→ Exercise text
Tuesday, November 28, 2006

Minden Ore Goo - Loki Smelt

Marcus was able to run a sample of the Minden 'Iron Goo' ore through his testing. This gives us the values bellow, along with his comments.

As a background here, the source material was gathered at a roadside ditch just south of Minden Ontario in the spring of 2006. David Robertson and I had discovered the deposit quite by accident on a trip up to the area. A rock cut along the road contained a layer that was an iron ore deposit. Some of the rock was gathered, but it proved to be only a small amount of iron oxide layered in with a course sand and compressed into a sandstone like material. When this material was roasted, it became only slightly magnetic - which I took to mean only a small amount of iron was actually present.
I was hopefull that the presence of even some iron in the rocks might lead to a bog ore deposit close by. The contour of the land is such that the drainage from the rock cut runs down about 100 meters to a low bog. On a second trip to the site, I did examine the bog itself, but although some of the surface signs for bog ore existed, I did not find a deposit of primary bog ore.
What I did find was a particular material throughout the drainage ditch along the base of the rock cut. This was a redish brown colour, and about the consistancy of chocolate pudding, that layed in a loose layer just at the bottom of the water in the ditch. It could be gathered by straining it out through your fingers. Over roughly two and half hours I pulled out enough of this material to fill about five standard 5 gallon plastic pails. As you might guess this incuded a lot of water.
Over the next several months, I allowed the pails to dry in the sun, eventually rendering down the material to a dry clay like consistancy yielding 22 pounds (10 KG) total.

→ Try it
Please carry on the blog post about gathering the Minden iron ore goo, starting after its last sentence.

→ Data records
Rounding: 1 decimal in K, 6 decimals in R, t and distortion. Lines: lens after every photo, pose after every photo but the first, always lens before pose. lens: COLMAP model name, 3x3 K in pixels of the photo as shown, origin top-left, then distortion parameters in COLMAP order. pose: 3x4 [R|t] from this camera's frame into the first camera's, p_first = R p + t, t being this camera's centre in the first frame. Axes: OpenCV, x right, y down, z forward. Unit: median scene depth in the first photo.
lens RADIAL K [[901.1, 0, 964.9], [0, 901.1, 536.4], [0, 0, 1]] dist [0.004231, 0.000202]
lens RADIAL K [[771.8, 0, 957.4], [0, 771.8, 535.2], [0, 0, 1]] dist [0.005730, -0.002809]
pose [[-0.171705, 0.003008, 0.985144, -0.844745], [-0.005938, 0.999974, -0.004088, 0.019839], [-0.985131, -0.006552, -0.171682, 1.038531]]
...
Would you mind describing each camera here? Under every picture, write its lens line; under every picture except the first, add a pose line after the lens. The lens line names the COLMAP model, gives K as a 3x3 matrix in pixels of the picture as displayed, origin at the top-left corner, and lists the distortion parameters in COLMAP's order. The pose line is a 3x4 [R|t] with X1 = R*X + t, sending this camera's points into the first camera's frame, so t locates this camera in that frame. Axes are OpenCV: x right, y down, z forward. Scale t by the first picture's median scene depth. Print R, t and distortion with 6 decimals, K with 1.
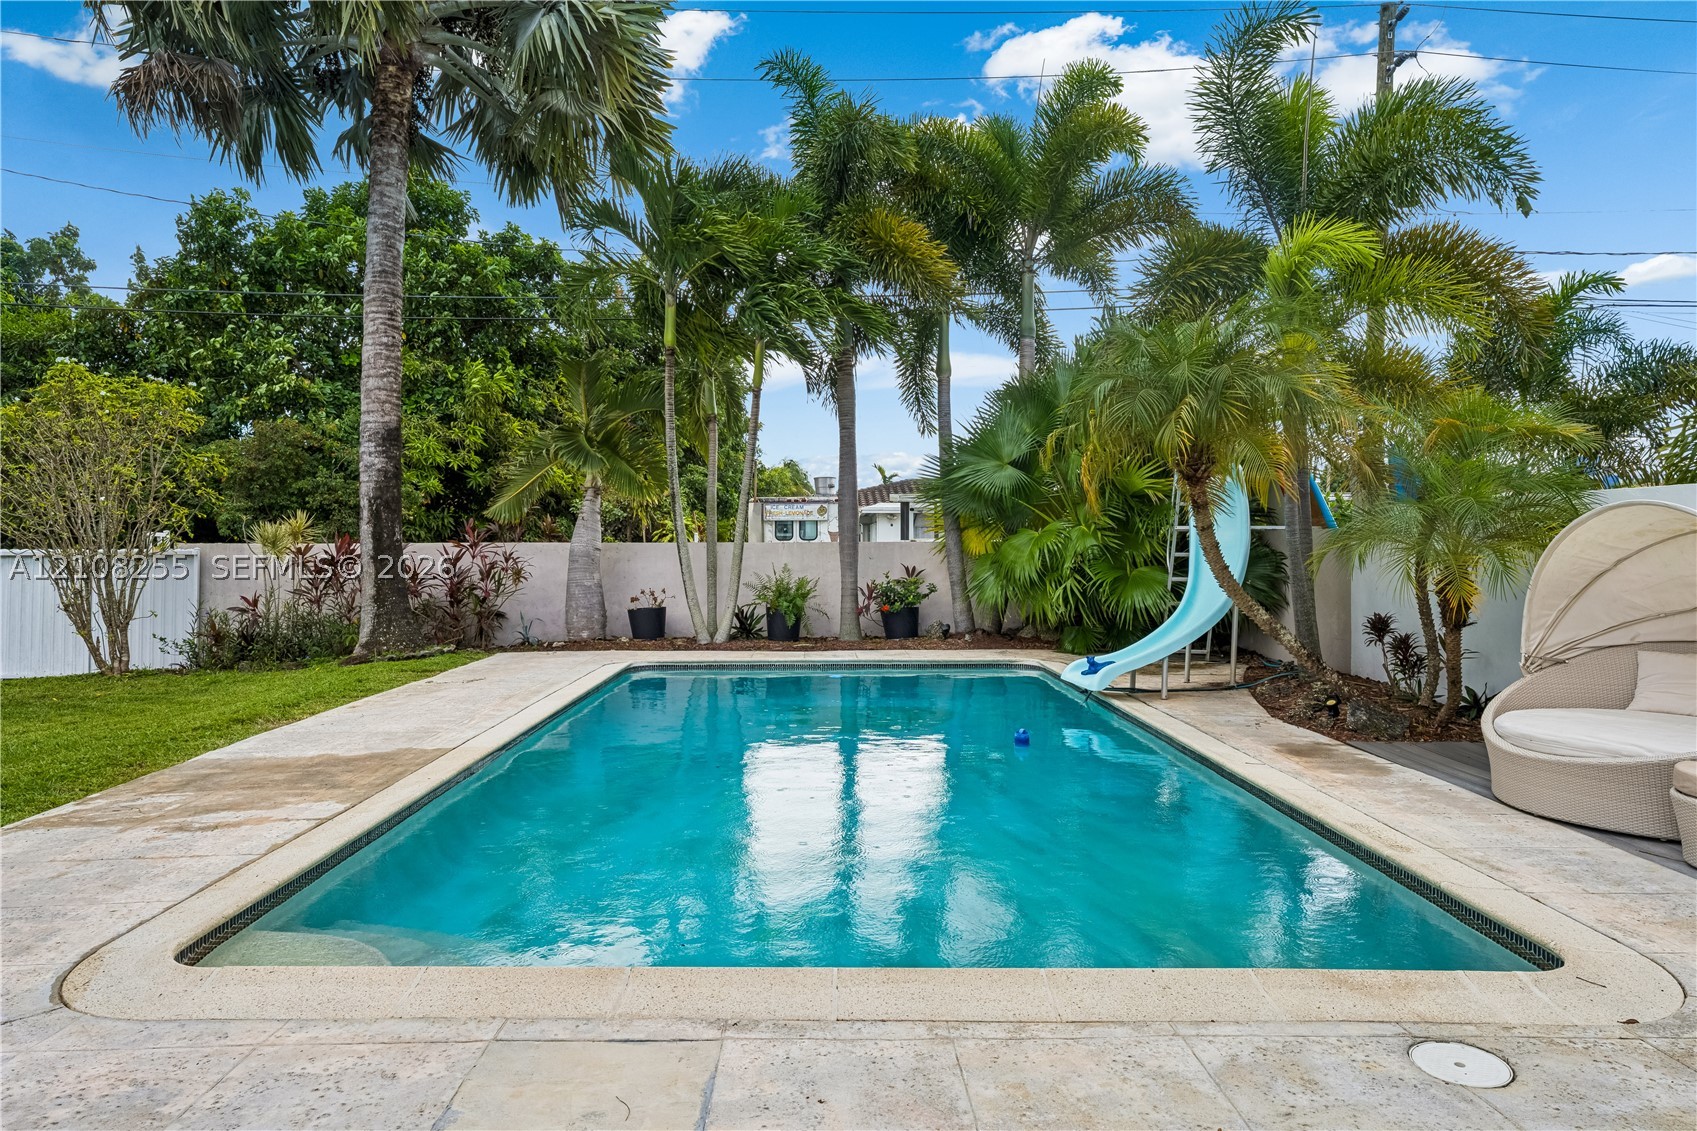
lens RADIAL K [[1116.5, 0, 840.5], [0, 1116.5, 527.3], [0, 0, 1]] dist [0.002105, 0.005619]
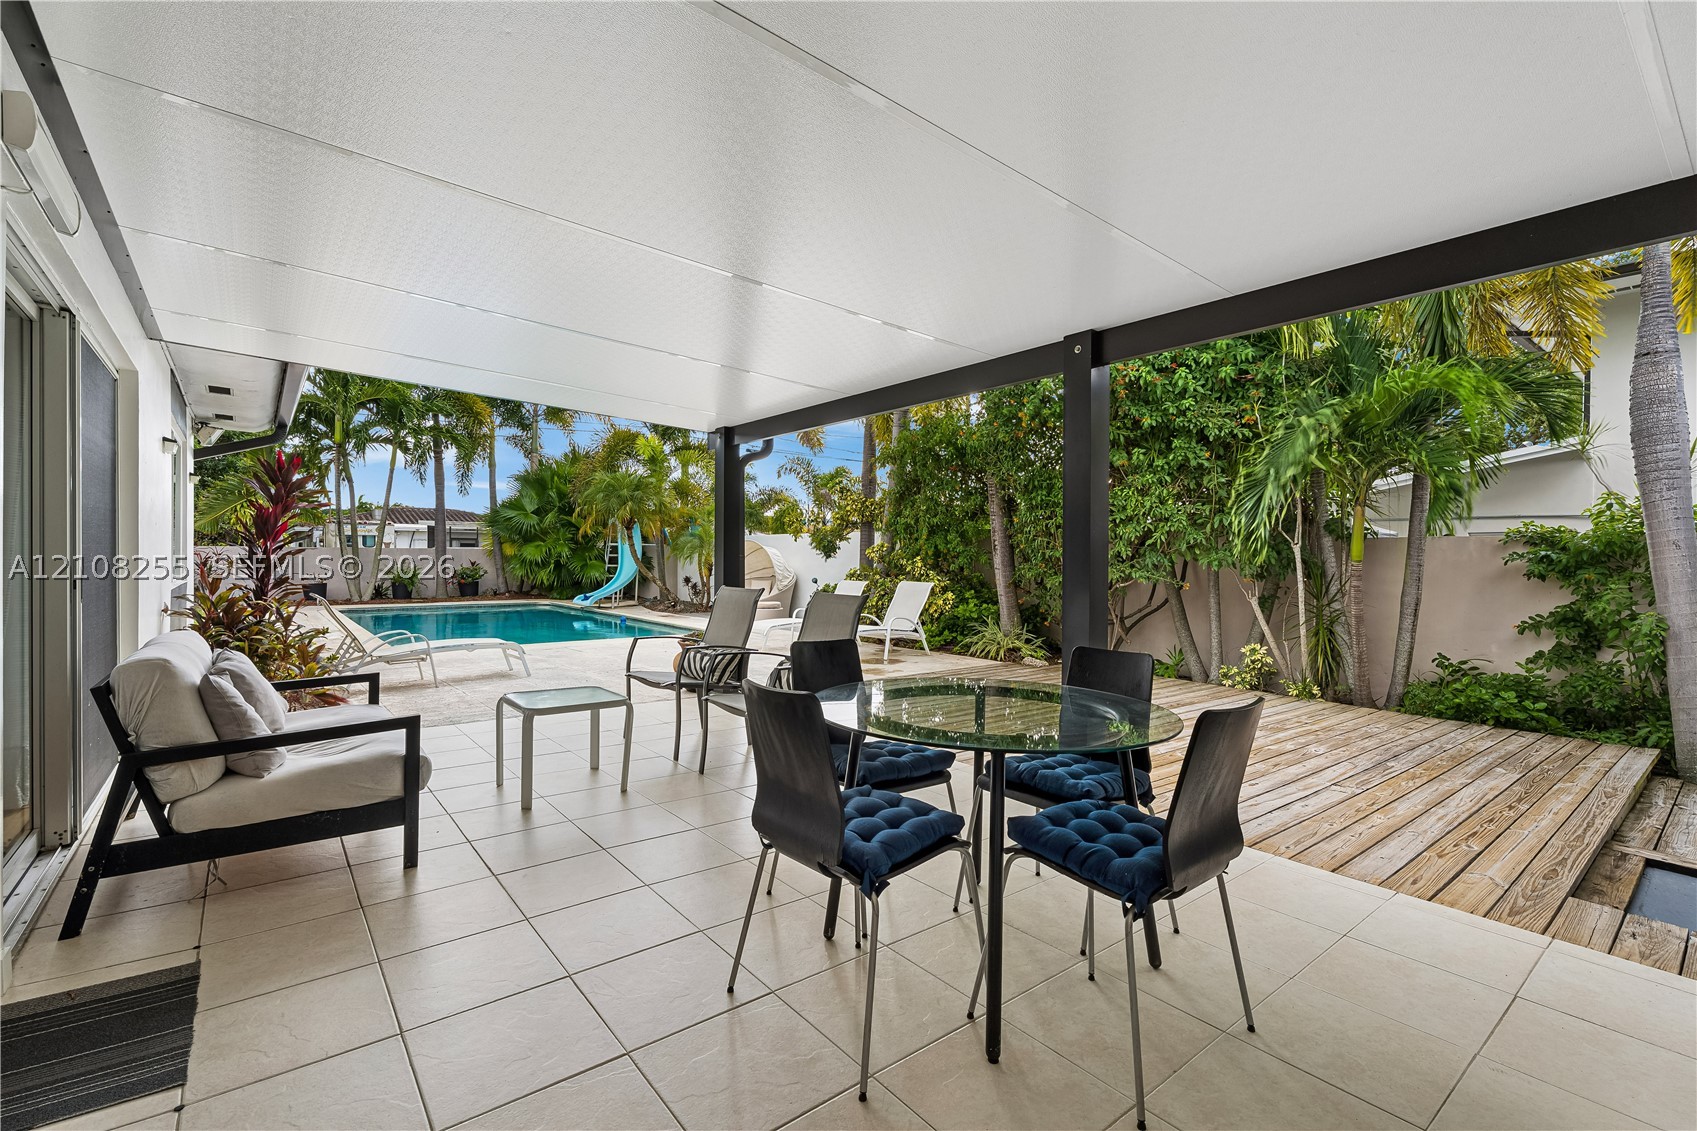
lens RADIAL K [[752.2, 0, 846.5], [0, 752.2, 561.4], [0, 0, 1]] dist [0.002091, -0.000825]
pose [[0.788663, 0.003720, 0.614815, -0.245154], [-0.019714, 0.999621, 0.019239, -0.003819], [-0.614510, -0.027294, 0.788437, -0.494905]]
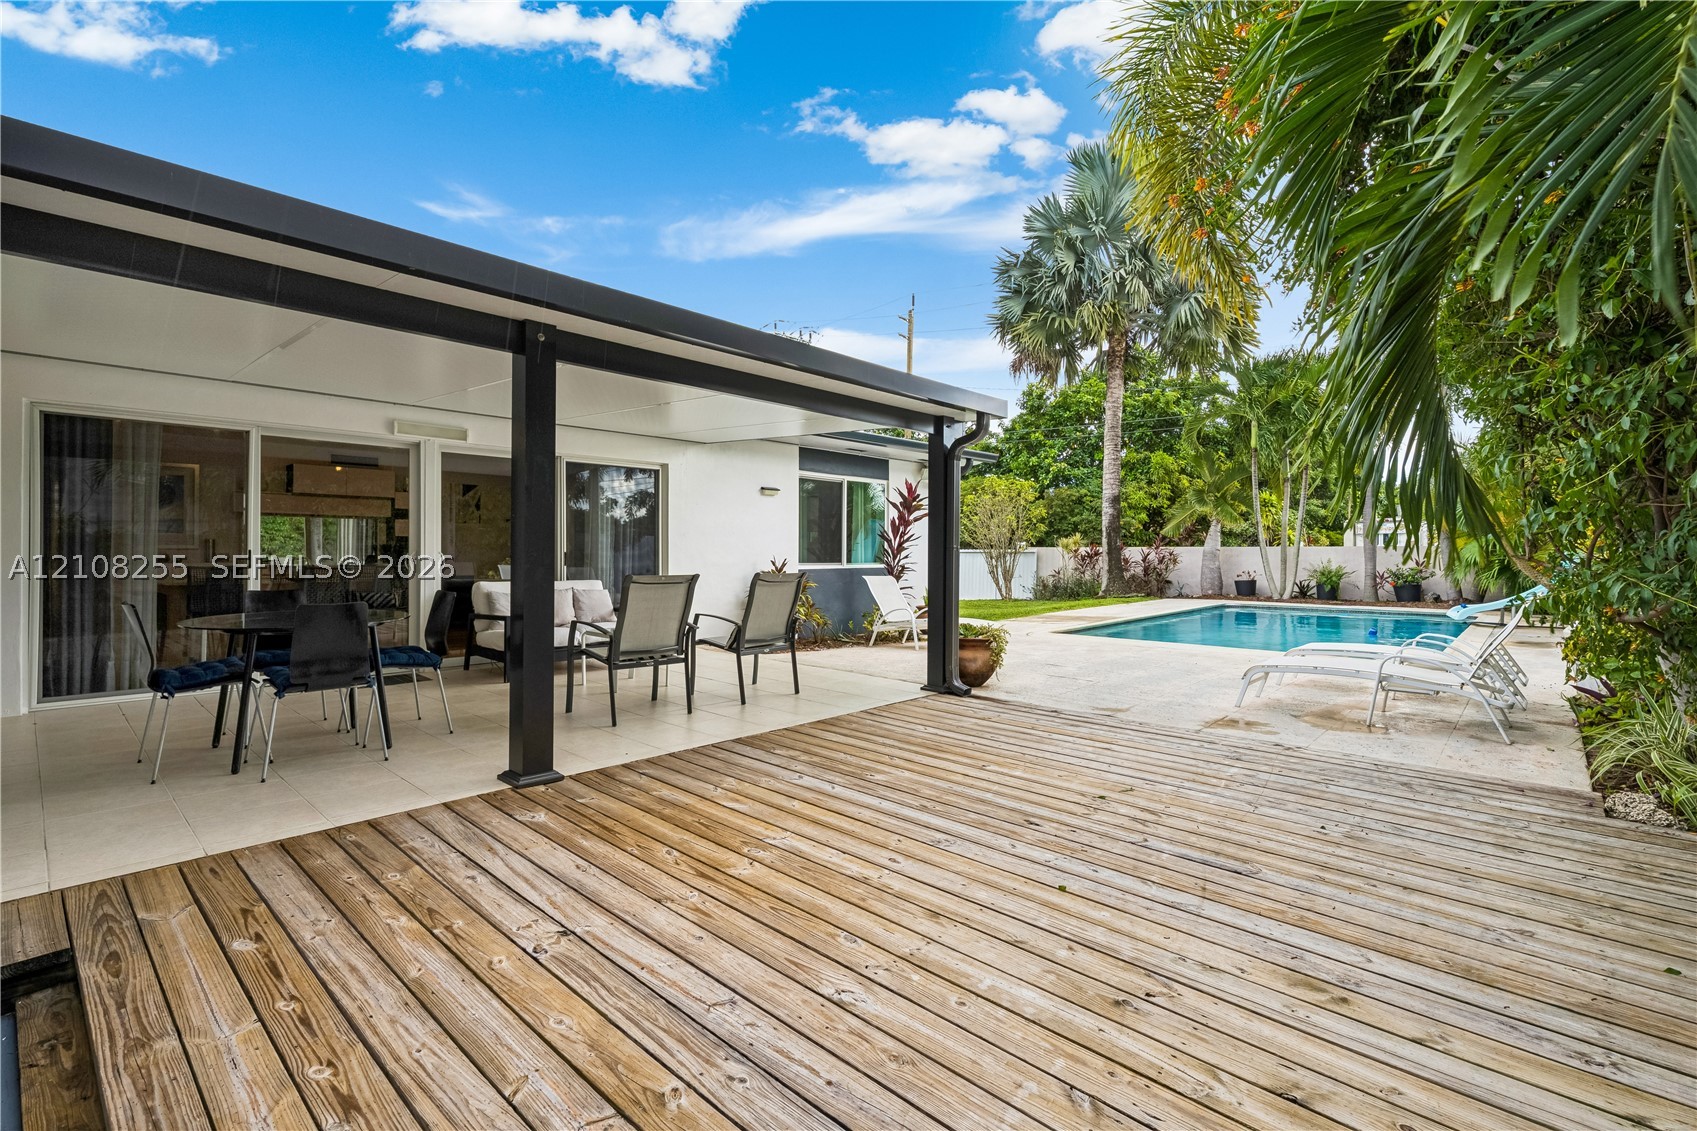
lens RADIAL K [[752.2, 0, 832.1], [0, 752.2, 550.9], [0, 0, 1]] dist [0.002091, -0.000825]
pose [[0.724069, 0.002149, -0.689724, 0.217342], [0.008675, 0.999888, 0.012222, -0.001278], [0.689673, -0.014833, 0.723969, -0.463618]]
...
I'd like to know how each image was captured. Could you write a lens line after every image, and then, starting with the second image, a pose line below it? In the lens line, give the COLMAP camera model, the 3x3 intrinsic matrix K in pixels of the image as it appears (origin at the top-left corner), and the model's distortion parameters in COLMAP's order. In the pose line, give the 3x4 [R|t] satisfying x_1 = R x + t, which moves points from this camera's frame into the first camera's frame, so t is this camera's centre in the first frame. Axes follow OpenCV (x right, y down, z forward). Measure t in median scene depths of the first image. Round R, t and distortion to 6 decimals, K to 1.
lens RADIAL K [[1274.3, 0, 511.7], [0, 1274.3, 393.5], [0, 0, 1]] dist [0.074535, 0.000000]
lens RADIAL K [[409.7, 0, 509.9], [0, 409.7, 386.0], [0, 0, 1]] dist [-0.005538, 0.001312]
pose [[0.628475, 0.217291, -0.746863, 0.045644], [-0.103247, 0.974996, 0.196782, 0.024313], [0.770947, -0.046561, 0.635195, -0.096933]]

→ Output of the task
Showing the ore source

This is 'just barely' enough ore material to undertake a smelt. Most definately the relative iron content becomes very important in determining this. The DARC smelt series points to a threshhold amount or ore required - which also relates to the smelter size. Given our own use of a relatively standard size at roughly 25 cm diameter (10 inches), we have consistantly found that we need at least 8 - 10 kg of ore to get the correct formation of a slag bowl and what I'm going to call a 'seed bloom'. This using the Virigina Rock Ore sourced by Lee and Skip, which is in the 60 % iron oxide range. Ore addtions OVER that amount just appear to increase the overall size and density of the bloom being created. (Note that this is at best a rough rule of thumb - I'd be happy to hear from those experimenters who have gotten different and better results!)

For those of you who attended Early Iron 3 this year, the demonstration smelt I carried out on Saturday used the Minden Iron Goo as the ore material. The 'Loki' smelter was somewhat reduced in diameter - to roughly 20 cm / 8 inches. Detailed notes on the conduct of the smelt can be found at:
www.warehamforge.ca/ironsmelting/Early Iron 03/LOKI-EI3.html
And also on the BLOG at the posts:
Friday, October 20, 2006
'Loki' Smelter - part 2
Thursday, October 19, 2006
'Loki' Smelter at Early Iron

SO - to the POINT

Skip had commented at the time when the smelter was pulled apart that he wondered about a possible high silica content to the starting ore material. He remarked how the slag was much more glassy than what is normally seen - almost like a poor quality soda glass. This observation is borne out by the content of the ore sample - with about 18% silicon dioxide present. The relative iron content of the ore is also certainly on the low end - at only 42 %.
If you extract the volatile elements (as Marcus comments on) the starting ore is closer to 60 % iron oxide. Note that the ore was NOT roasted before it was added, which of course we would normally do. In this case this initial step was not undertaken because of the powdery quality of the material. Although roasting would have increased the relative purity of the ore, it also means that the total effective amount of iron ore added to the smelt was closer to 6.3 KG / 14 lbs total. This is again under what we are finding as our minimum threshold.

The Loki smelt did produce some metallic iron. There was only a small amount, about .68 kg / 1.5 lbs. This was mainly in the form of some small fingers of high carbon cast iron, plus a number of small oval shaped balls of similar material spread through the glass slag. If the effective ore amount is considered to be that 6.3 kg / 14 lbs however, this means a return of ore to iron at about 9 %.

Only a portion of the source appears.